Hereupon he put his spectacles on his nose, and began to cross-question
her, during near four hours, from a paper which he held in his hand. These
were the main articles, as far as we both can remember:

_Quaestio_. Whether she could bewitch?

_Responsio_. No; she knew nothing of witchcraft.

_Q_. Whether she could charm?

_R_. Of that she knew as little.

_Q_. Whether she had ever been on the Blocksberg?

_R_. That was too far off for her; she knew few hills save the
Streckelberg, where she had been very often.

_Q_. What had she done there?

_R_. She had looked out over the sea, or gathered flowers; _item_, at
times carried home an apronful of dry brushwood.

_Q_. Whether she had ever called upon the devil there?

_R_. That had never come into her mind.

_Q_. Whether, then, the devil had appeared to her there, uncalled?

_R_. God defend her from such a thing.

_Q_. So she could not bewitch?

_R_. No.

_Q_. What, then, befell Kit Zuter his spotted cow, that it suddenly died
in her presence?

_R_. She did not know; and that was a strange question.

_Q_. Then it would be as strange a question, why Katie Berow her little
pig had died?

_R_. Assuredly; she wondered what they would lay to her charge.

_Q_. Then she had not bewitched them?

_R_. No; God forbid it.

_Q_. Why, then, if she were innocent, had she promised old Katie another
little pig, when her sow should litter?

_R_. She did that out of kind-heartedness. (And hereupon she began to weep
bitterly, and said she plainly saw that she had to thank old Lizzie Kolken
for all this, inasmuch as she had often threatened her when she would not
fulfil all her greedy desires, for she wanted everything that came in her
way; moreover, that Lizzie had gone all about the village when the cattle
were bewitched, persuading the people that if only a pure maid pulled a
few hairs out of the beasts' tails they would get better. That she pitied
them, and knowing herself to be a maid, went to help them; and indeed, at
first it cured them, but latterly not.)

_Q_. What cattle had she cured?

_R_. Zabel his red cow; _item_, Witthan her pig, and old Lizzie's own cow.

_Q_. Why could she afterwards cure them no more?

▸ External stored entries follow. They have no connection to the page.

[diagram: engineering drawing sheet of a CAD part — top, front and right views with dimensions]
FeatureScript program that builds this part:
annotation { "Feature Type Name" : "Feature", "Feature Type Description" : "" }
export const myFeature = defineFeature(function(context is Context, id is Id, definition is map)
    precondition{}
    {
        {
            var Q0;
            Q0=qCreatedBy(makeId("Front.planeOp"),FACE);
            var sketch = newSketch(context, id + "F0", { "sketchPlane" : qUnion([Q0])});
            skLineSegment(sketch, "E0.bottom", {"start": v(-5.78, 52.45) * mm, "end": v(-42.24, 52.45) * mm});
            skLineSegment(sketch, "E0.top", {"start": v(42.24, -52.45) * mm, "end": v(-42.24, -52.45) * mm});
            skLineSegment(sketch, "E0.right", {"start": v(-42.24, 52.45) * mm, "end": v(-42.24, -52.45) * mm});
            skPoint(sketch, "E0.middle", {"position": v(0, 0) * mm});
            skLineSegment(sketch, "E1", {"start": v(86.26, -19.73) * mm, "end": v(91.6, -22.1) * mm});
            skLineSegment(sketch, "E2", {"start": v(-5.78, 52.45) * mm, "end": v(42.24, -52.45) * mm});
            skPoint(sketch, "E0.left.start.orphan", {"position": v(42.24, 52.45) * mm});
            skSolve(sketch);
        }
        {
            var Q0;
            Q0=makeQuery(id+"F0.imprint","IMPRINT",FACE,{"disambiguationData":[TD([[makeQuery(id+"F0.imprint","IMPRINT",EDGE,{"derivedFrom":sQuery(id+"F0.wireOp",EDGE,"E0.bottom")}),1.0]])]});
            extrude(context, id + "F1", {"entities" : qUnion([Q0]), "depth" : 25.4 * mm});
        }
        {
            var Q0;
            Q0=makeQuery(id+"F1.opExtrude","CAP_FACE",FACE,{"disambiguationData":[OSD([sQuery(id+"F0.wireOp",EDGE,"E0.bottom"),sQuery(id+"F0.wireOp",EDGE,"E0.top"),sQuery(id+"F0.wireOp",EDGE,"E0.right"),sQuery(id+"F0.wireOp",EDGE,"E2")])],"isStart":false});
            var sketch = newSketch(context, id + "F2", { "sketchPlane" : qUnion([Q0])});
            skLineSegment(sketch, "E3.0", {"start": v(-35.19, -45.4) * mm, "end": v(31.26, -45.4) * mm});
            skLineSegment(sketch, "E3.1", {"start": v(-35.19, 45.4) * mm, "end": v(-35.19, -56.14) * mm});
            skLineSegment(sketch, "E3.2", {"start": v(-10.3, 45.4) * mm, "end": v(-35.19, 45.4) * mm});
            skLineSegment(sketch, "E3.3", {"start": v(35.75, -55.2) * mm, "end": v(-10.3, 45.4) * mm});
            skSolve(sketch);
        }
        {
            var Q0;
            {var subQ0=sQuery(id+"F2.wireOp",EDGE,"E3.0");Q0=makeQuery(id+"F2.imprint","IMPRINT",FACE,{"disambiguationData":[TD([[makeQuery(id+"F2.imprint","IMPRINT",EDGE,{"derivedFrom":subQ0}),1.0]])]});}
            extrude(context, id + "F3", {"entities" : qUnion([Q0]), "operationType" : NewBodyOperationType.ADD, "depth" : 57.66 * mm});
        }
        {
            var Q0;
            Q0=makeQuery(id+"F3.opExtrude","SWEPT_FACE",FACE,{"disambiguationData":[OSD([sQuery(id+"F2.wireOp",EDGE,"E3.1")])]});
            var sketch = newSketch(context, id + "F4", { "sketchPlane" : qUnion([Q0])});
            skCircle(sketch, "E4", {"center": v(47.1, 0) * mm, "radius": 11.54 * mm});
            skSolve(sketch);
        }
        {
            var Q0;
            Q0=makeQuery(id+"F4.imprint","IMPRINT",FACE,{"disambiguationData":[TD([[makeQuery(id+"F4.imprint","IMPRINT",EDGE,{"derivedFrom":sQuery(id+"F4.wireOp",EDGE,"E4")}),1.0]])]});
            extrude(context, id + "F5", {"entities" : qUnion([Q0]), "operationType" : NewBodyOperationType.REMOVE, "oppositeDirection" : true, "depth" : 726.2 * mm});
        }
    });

_R_. She did not know, but thought--albeit she had no wish to fyle any
one--that old Lizzie Kolken, who for many a long year had been in common
repute as a witch, had done it all, and bewitched the cows in her name and
then charmed them back again, as she pleased, only to bring her to
misfortune.

_Q_. Why, then, had old Lizzie bewitched her own cow, _item_, suffered her
own pig to die, if it was she that had made all the disturbance in the
village, and could really charm?

_R_. She did not know; but belike there was some one (and here she looked
at the Sheriff) who paid her double for it all.

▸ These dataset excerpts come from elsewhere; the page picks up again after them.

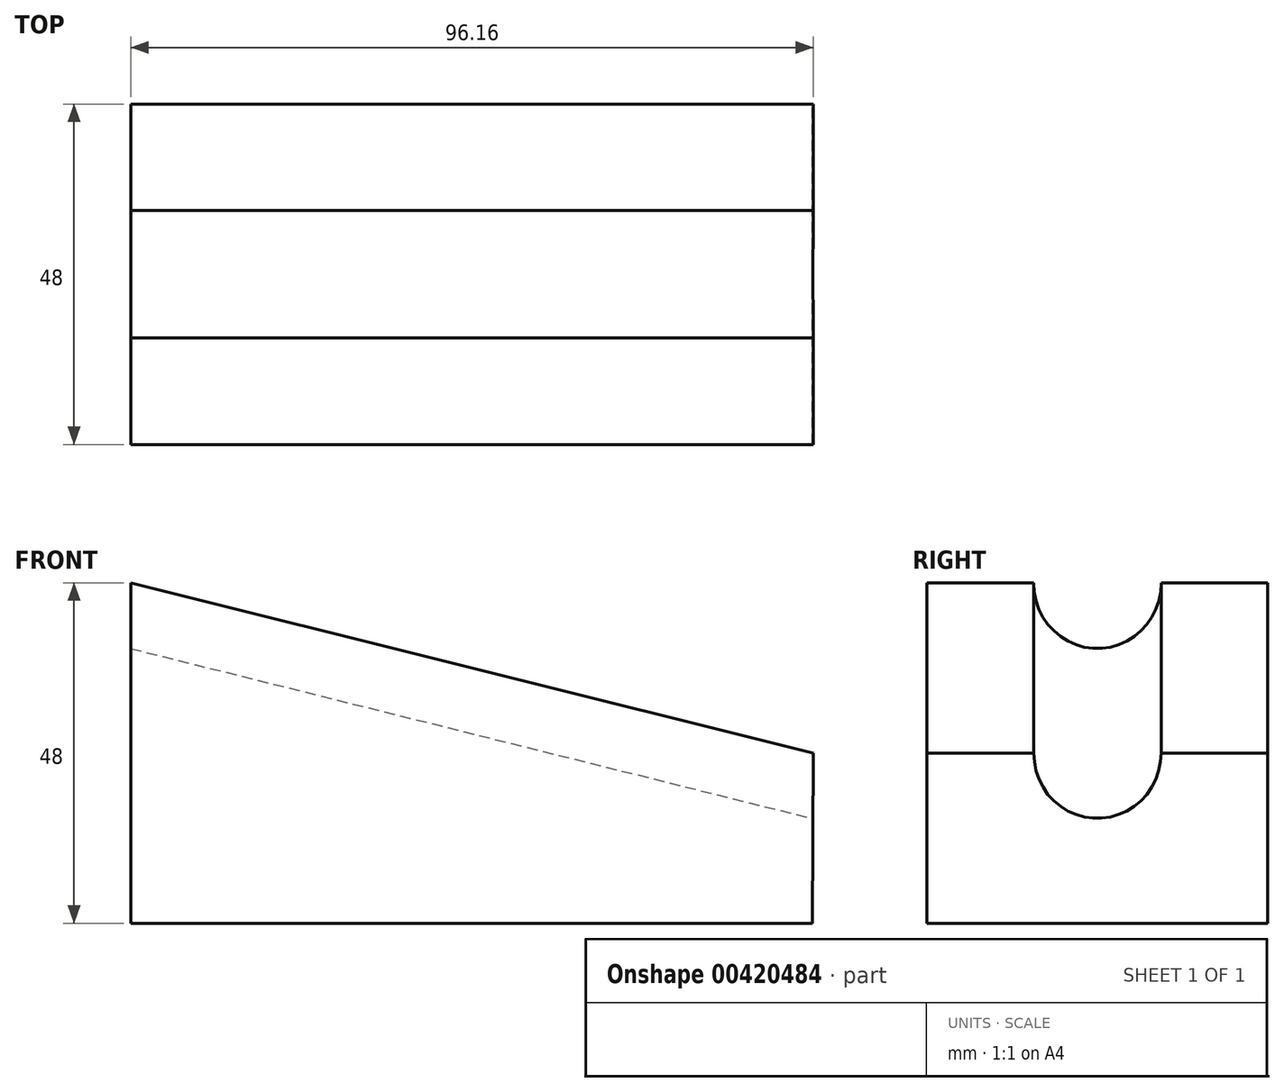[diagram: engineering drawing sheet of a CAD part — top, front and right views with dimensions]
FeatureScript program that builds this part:
annotation { "Feature Type Name" : "Feature", "Feature Type Description" : "" }
export const myFeature = defineFeature(function(context is Context, id is Id, definition is map)
    precondition{}
    {
        {
            var Q0;
            Q0=qCreatedBy(makeId("Front.planeOp"),FACE);
            var sketch = newSketch(context, id + "F0", { "sketchPlane" : qUnion([Q0])});
            skLineSegment(sketch, "E0", {"start": v(-28.54, 0) * mm, "end": v(67.46, 0) * mm});
            skLineSegment(sketch, "E1", {"start": v(-28.54, 0) * mm, "end": v(-28.54, 48) * mm});
            skLineSegment(sketch, "E2", {"start": v(-28.54, 48) * mm, "end": v(67.62, 24) * mm});
            skLineSegment(sketch, "E3", {"start": v(67.62, 24) * mm, "end": v(67.46, 0) * mm});
            skSolve(sketch);
        }
        {
            var Q0;
            Q0=makeQuery(id+"F0.imprint","IMPRINT",FACE,{"disambiguationData":[TD([[makeQuery(id+"F0.imprint","IMPRINT",EDGE,{"derivedFrom":sQuery(id+"F0.wireOp",EDGE,"E0")}),1.0]])]});
            extrude(context, id + "F1", {"entities" : qUnion([Q0]), "depth" : 48 * mm, "symmetric" : true});
        }
        {
            var Q0;
            Q0=makeQuery(id+"F1.opExtrude","SWEPT_FACE",FACE,{"disambiguationData":[OSD([sQuery(id+"F0.wireOp",EDGE,"E2")])]});
            var sketch = newSketch(context, id + "F2", { "sketchPlane" : qUnion([Q0])});
            skLineSegment(sketch, "E4.bottom", {"start": v(-39.32, 0) * mm, "end": v(65.12, 0) * mm});
            skLineSegment(sketch, "E4.top", {"start": v(-39.32, 9) * mm, "end": v(65.12, 9) * mm});
            skLineSegment(sketch, "E4.left", {"start": v(-39.32, 0) * mm, "end": v(-39.32, 9) * mm});
            skLineSegment(sketch, "E4.right", {"start": v(65.12, 0) * mm, "end": v(65.12, 9) * mm});
            skSolve(sketch);
        }
        {
            var Q0;
            {var subQ0=sQuery(id+"F2.wireOp",EDGE,"E4.left");Q0=makeQuery(id+"F2.imprint","IMPRINT",FACE,{"disambiguationData":[TD([[makeQuery(id+"F2.imprint","IMPRINT",EDGE,{"derivedFrom":subQ0}),-1.0]])]});}
            var Q1;
            {var subQ0=sQuery(id+"F2.wireOp",EDGE,"E4.right");Q1=makeQuery(id+"F2.imprint","IMPRINT",FACE,{"disambiguationData":[TD([[makeQuery(id+"F2.imprint","IMPRINT",EDGE,{"derivedFrom":subQ0}),1.0]])]});}
            var Q2;
            Q2=sQuery(id+"F2.wireOp",EDGE,"ZrMcM5Rx-0CaW-or26-815I-FCymAHvhAclH");
            var Q3;
            Q3=sQuery(id+"F2.wireOp",EDGE,"E4.bottom");
            revolve(context, id + "F3", {"operationType" : NewBodyOperationType.REMOVE, "entities" : qUnion([Q0, Q1]), "surfaceEntities" : qUnion([Q2]), "axis" : qUnion([Q3]), "revolveType" : RevolveType.FULL, "oppositeDirection" : true});
        }
    });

_Q_. It was in vain that she sought to shift the guilt from off herself;
had she not bewitched old Paasch his crop, nay, even her own father's, and
caused it to be trodden down by the devil, _item_, conjured all the
caterpillars into her father's orchard?

_R_. The question was almost as monstrous as the deed would have been.
There sat her father, and his worship might ask him whether she ever had
shown herself an undutiful child to him. (Hereupon I would have risen to
speak, but _Dom. Consul_ suffered me not to open my mouth, but went on
with his examination; whereupon I remained silent and downcast.)